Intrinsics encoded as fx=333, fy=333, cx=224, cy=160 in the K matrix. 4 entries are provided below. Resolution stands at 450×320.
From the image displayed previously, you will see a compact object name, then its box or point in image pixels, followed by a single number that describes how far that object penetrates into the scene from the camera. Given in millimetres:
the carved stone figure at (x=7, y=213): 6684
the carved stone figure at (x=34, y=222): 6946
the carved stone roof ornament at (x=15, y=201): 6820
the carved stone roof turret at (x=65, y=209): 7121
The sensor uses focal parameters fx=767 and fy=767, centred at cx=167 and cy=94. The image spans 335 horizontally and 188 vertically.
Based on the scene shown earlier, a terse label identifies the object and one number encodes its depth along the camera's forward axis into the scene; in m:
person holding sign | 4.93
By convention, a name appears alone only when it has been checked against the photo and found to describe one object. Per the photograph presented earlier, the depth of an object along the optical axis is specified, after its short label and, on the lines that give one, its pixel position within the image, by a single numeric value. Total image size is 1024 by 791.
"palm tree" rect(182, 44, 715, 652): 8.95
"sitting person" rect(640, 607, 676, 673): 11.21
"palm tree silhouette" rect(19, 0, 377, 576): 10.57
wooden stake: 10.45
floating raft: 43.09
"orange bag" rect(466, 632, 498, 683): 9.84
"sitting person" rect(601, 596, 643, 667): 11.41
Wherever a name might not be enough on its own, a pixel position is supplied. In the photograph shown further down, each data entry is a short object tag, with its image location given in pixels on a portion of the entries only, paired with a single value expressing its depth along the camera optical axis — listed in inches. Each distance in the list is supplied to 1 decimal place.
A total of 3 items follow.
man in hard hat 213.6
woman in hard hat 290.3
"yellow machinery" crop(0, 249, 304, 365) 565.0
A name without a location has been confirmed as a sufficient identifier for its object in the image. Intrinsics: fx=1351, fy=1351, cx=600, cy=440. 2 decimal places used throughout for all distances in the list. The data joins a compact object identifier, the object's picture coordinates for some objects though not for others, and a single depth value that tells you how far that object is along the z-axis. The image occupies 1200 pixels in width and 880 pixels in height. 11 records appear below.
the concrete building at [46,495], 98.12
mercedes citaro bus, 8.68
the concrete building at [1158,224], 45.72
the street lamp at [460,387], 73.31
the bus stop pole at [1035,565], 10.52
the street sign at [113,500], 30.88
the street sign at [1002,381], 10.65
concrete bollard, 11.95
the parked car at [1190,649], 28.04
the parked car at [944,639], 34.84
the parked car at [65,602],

§ §

Return the number of lines in the data above that include the word "roof", and nothing else.

_Written answer:_ 2